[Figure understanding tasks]
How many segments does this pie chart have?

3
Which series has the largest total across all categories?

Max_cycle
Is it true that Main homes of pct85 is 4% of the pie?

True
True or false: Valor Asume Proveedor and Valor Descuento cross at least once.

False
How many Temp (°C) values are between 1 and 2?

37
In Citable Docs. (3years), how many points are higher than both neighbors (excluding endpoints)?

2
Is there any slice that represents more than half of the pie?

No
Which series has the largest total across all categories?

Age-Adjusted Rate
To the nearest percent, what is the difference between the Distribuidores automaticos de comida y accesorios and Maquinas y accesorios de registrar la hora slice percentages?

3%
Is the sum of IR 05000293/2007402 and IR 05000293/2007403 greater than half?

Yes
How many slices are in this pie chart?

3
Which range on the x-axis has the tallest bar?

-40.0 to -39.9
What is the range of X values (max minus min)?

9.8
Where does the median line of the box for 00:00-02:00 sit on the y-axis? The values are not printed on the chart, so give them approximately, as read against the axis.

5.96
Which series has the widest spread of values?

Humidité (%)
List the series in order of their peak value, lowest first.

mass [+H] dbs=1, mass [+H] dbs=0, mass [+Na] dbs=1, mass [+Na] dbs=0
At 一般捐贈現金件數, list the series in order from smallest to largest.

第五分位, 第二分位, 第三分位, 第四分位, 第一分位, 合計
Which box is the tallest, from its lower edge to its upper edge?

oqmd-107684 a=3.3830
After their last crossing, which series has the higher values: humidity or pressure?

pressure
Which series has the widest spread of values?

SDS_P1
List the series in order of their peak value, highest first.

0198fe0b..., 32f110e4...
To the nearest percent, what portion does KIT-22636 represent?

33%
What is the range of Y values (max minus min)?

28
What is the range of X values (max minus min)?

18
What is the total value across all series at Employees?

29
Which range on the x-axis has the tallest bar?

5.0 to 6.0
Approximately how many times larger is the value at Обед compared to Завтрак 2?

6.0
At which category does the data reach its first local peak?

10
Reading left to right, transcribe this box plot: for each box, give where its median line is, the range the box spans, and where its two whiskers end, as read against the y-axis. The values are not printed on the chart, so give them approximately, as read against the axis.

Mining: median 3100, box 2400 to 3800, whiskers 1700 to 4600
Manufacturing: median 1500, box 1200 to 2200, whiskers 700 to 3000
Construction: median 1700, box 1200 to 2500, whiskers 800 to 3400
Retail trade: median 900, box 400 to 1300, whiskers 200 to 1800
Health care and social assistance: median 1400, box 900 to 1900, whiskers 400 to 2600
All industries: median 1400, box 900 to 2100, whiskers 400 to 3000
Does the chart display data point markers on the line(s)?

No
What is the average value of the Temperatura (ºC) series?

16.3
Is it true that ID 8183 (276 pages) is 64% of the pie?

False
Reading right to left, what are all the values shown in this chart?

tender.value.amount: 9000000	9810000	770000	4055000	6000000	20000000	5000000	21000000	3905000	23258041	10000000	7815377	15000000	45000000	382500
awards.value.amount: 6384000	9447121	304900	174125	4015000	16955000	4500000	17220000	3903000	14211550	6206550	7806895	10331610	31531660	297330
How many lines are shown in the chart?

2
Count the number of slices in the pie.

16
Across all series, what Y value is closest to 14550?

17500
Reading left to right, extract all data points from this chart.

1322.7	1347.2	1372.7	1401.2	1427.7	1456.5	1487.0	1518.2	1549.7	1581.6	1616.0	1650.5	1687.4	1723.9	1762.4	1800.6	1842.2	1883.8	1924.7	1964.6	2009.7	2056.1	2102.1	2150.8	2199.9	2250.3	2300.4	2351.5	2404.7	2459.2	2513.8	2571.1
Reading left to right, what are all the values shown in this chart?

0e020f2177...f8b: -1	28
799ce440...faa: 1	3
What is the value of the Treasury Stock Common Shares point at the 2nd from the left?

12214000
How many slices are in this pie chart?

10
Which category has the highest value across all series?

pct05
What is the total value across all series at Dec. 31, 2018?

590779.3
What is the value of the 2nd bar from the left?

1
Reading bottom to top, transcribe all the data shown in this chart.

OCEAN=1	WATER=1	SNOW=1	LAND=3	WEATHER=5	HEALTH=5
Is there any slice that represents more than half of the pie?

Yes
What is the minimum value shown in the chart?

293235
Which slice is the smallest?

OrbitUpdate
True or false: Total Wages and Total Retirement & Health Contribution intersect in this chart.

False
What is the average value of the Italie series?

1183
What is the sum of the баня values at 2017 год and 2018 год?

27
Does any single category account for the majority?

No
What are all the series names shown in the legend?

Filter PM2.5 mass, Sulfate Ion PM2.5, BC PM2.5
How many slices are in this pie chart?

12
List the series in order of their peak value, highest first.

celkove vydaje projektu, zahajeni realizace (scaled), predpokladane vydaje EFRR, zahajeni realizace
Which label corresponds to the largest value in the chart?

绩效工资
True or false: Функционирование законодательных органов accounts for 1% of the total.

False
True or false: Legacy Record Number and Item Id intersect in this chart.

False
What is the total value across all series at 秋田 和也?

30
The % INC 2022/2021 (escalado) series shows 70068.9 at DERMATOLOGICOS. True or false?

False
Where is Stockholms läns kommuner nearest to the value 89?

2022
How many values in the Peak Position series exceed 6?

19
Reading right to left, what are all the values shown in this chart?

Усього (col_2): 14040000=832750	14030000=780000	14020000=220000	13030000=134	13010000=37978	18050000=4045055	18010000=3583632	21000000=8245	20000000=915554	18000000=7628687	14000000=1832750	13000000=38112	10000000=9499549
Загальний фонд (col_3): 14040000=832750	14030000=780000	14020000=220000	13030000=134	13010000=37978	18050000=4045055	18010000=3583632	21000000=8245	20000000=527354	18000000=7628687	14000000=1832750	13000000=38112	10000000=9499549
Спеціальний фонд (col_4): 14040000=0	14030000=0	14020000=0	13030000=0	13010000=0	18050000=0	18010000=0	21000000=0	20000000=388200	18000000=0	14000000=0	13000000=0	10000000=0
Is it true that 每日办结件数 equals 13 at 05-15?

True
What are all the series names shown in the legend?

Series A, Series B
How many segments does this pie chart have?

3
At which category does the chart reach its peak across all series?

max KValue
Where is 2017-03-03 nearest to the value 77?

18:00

ASSIGNMENT>
Please copy all of the lines above exactly, without changing anything.

TASK RESULT>
How many segments does this pie chart have?

3
Which series has the largest total across all categories?

Max_cycle
Is it true that Main homes of pct85 is 4% of the pie?

True
True or false: Valor Asume Proveedor and Valor Descuento cross at least once.

False
How many Temp (°C) values are between 1 and 2?

37
In Citable Docs. (3years), how many points are higher than both neighbors (excluding endpoints)?

2
Is there any slice that represents more than half of the pie?

No
Which series has the largest total across all categories?

Age-Adjusted Rate
To the nearest percent, what is the difference between the Distribuidores automaticos de comida y accesorios and Maquinas y accesorios de registrar la hora slice percentages?

3%
Is the sum of IR 05000293/2007402 and IR 05000293/2007403 greater than half?

Yes
How many slices are in this pie chart?

3
Which range on the x-axis has the tallest bar?

-40.0 to -39.9
What is the range of X values (max minus min)?

9.8
Where does the median line of the box for 00:00-02:00 sit on the y-axis? The values are not printed on the chart, so give them approximately, as read against the axis.

5.96
Which series has the widest spread of values?

Humidité (%)
List the series in order of their peak value, lowest first.

mass [+H] dbs=1, mass [+H] dbs=0, mass [+Na] dbs=1, mass [+Na] dbs=0
At 一般捐贈現金件數, list the series in order from smallest to largest.

第五分位, 第二分位, 第三分位, 第四分位, 第一分位, 合計
Which box is the tallest, from its lower edge to its upper edge?

oqmd-107684 a=3.3830
After their last crossing, which series has the higher values: humidity or pressure?

pressure
Which series has the widest spread of values?

SDS_P1
List the series in order of their peak value, highest first.

0198fe0b..., 32f110e4...
To the nearest percent, what portion does KIT-22636 represent?

33%
What is the range of Y values (max minus min)?

28
What is the range of X values (max minus min)?

18
What is the total value across all series at Employees?

29
Which range on the x-axis has the tallest bar?

5.0 to 6.0
Approximately how many times larger is the value at Обед compared to Завтрак 2?

6.0
At which category does the data reach its first local peak?

10
Reading left to right, transcribe this box plot: for each box, give where its median line is, the range the box spans, and where its two whiskers end, as read against the y-axis. The values are not printed on the chart, so give them approximately, as read against the axis.

Mining: median 3100, box 2400 to 3800, whiskers 1700 to 4600
Manufacturing: median 1500, box 1200 to 2200, whiskers 700 to 3000
Construction: median 1700, box 1200 to 2500, whiskers 800 to 3400
Retail trade: median 900, box 400 to 1300, whiskers 200 to 1800
Health care and social assistance: median 1400, box 900 to 1900, whiskers 400 to 2600
All industries: median 1400, box 900 to 2100, whiskers 400 to 3000
Does the chart display data point markers on the line(s)?

No
What is the average value of the Temperatura (ºC) series?

16.3
Is it true that ID 8183 (276 pages) is 64% of the pie?

False
Reading right to left, what are all the values shown in this chart?

tender.value.amount: 9000000	9810000	770000	4055000	6000000	20000000	5000000	21000000	3905000	23258041	10000000	7815377	15000000	45000000	382500
awards.value.amount: 6384000	9447121	304900	174125	4015000	16955000	4500000	17220000	3903000	14211550	6206550	7806895	10331610	31531660	297330
How many lines are shown in the chart?

2
Count the number of slices in the pie.

16
Across all series, what Y value is closest to 14550?

17500
Reading left to right, extract all data points from this chart.

1322.7	1347.2	1372.7	1401.2	1427.7	1456.5	1487.0	1518.2	1549.7	1581.6	1616.0	1650.5	1687.4	1723.9	1762.4	1800.6	1842.2	1883.8	1924.7	1964.6	2009.7	2056.1	2102.1	2150.8	2199.9	2250.3	2300.4	2351.5	2404.7	2459.2	2513.8	2571.1
Reading left to right, what are all the values shown in this chart?

0e020f2177...f8b: -1	28
799ce440...faa: 1	3
What is the value of the Treasury Stock Common Shares point at the 2nd from the left?

12214000
How many slices are in this pie chart?

10
Which category has the highest value across all series?

pct05
What is the total value across all series at Dec. 31, 2018?

590779.3
What is the value of the 2nd bar from the left?

1
Reading bottom to top, transcribe all the data shown in this chart.

OCEAN=1	WATER=1	SNOW=1	LAND=3	WEATHER=5	HEALTH=5
Is there any slice that represents more than half of the pie?

Yes
What is the minimum value shown in the chart?

293235
Which slice is the smallest?

OrbitUpdate
True or false: Total Wages and Total Retirement & Health Contribution intersect in this chart.

False
What is the average value of the Italie series?

1183
What is the sum of the баня values at 2017 год and 2018 год?

27
Does any single category account for the majority?

No
What are all the series names shown in the legend?

Filter PM2.5 mass, Sulfate Ion PM2.5, BC PM2.5
How many slices are in this pie chart?

12
List the series in order of their peak value, highest first.

celkove vydaje projektu, zahajeni realizace (scaled), predpokladane vydaje EFRR, zahajeni realizace
Which label corresponds to the largest value in the chart?

绩效工资
True or false: Функционирование законодательных органов accounts for 1% of the total.

False
True or false: Legacy Record Number and Item Id intersect in this chart.

False
What is the total value across all series at 秋田 和也?

30
The % INC 2022/2021 (escalado) series shows 70068.9 at DERMATOLOGICOS. True or false?

False
Where is Stockholms läns kommuner nearest to the value 89?

2022
How many values in the Peak Position series exceed 6?

19
Reading right to left, what are all the values shown in this chart?

Усього (col_2): 14040000=832750	14030000=780000	14020000=220000	13030000=134	13010000=37978	18050000=4045055	18010000=3583632	21000000=8245	20000000=915554	18000000=7628687	14000000=1832750	13000000=38112	10000000=9499549
Загальний фонд (col_3): 14040000=832750	14030000=780000	14020000=220000	13030000=134	13010000=37978	18050000=4045055	18010000=3583632	21000000=8245	20000000=527354	18000000=7628687	14000000=1832750	13000000=38112	10000000=9499549
Спеціальний фонд (col_4): 14040000=0	14030000=0	14020000=0	13030000=0	13010000=0	18050000=0	18010000=0	21000000=0	20000000=388200	18000000=0	14000000=0	13000000=0	10000000=0
Is it true that 每日办结件数 equals 13 at 05-15?

True
What are all the series names shown in the legend?

Series A, Series B
How many segments does this pie chart have?

3
At which category does the chart reach its peak across all series?

max KValue
Where is 2017-03-03 nearest to the value 77?

18:00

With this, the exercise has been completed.